Is it possible to worship Jesus too much? This is a question I have been tossing around, because I think my worship of Jesus can sometimes get in the way of my following Him. What I mean is that Jesus has utterly turned my life upside down through my learning to remember that along with being God’s Son, He is a person—a human being containing flesh and blood just like me and you. I have been disoriented by the reality that He is a teacher with a highly controversial message. I have been brought to tears by the reality that I feel safer when I see Him as a distant diety that I can throw a few prayers at every now and then, rather than also recognizing Him as a revolutionary Rabbi begging me to take up my cross and follow Him.
The past 6 years have been incredibly formative in regard to how I see Jesus. My wife and I agreed that we would never be the same after living among homeless neighbors—men, women, and children—at Joshua Station. We moved into this incredible place looking to “minister to the poor.” I put that line in quotes because it represents one of the many ways my lens has been transformed by our experience here. I no longer see what I do as ministering “to” anyone. I see my work more as participating in the radical movement that Jesus invites us all into—the scandalous act of loving those our society would rather forget about and joining in the fight for justice alongside of them.
If that last line made you a tad uncomfortable, rest assured, it makes me uncomfortable too. That is why worshiping Jesus is so much easier to me than following Him. When I worship Jesus, I divide my week up and apportion a day or two for intentionally praying, singing, and learning about Him. The rest of my week is then dedicated to the separate “normal” stuff of work, family, etc.
The problem here is the lack of evidence that this is God’s desire for us. Just look at the radical way that “The Way” impacted every avenue of the Disciple’s lives. It seems that a difficult and radical question that we should ask might be “What does it look like for me to follow Jesus here and now?” Your answer will (and should) differ from mine, because your context is not my own.
I have learned over the years that following Jesus at Joshua Station means a lot more than praying for my kids, although I do pray for my kids. It means a lot more than teaching my kids about how much Jesus loves them, although I do that as well. Following Jesus at Joshua Station has meant that I allow myself to sit in the discomfort of listening to our families’ struggles through social ridicule, economic hardship, and systemic oppression. Following Jesus here has meant that I engage much more in politics as I see the affects of policy decisions much more directly now than I used to. Following Jesus at Joshua Station has taken me to rallies on behalf of Immigration Reform, Black Lives Matter Die-Ins, and many other truly uncomfortable places.

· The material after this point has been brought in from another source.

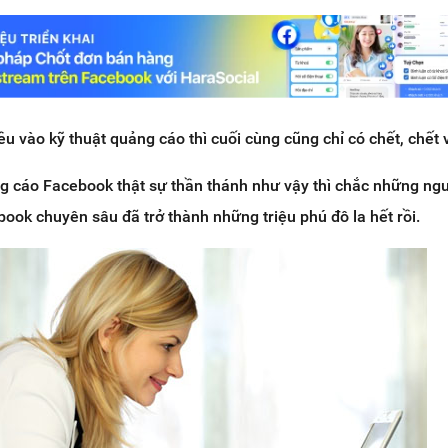
u vào kỹ thuật quảng cáo thì cuối cùng cũng chỉ có chết, chết v
g cáo Facebook thật sự thần thánh như vậy thì chắc những ngườ
ook chuyên sâu đã trở thành những triệu phú đô la hết rồi.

These places are uncomfortable, because they are real. I guess that might be the main point I am trying to make. Exclusively worshiping Jesus doesn’t require me to recognize how relevant He is to my world. Following Jesus, on the other hand, never lets me forget it. Exclusively worshiping Jesus has allowed me to think of all His teachings as spiritual in nature and not applicable to the world around me. Following Jesus reveals the spirit of non-violent resistance at the heart of the movement He sparked. Exclusively worshiping Jesus helps me to remember Him “back there”. Following Jesus requires me to see Him in the midst of the struggles directly in front of me today.
Those of you who know me know that I am not saying, “Don’t Worship Jesus!” Instead I am trying to be vulnerable with you about a radical shift that has taken place over the years. I still do—and will continue to—worship Jesus. I also do believe that Jesus’ teachings are deeply spiritual and should be interacted with through that understanding. But I am incapable of reading the Scriptures today without seeing how this flesh and blood Man disrupted the system around Him that benefited the rich and displaced the poor. I am incapable of reading them without noticing how those around Him would have been deeply uncomfortable with His message of non-violent resistance to the system of oppression at play—especially those who were comfortable within that system, like the Tax Collectors, Priests, Pharisees, etc. I am incapable of reading them without remembering that Jesus never once said, “Worship Me”, but He is recorded as saying “Follow Me” 23 times.
It is my prayer that as we continue to worship Jesus as God’s Son, we also begin to feel the deep invitation to Follow Him as disruptive Rabbi.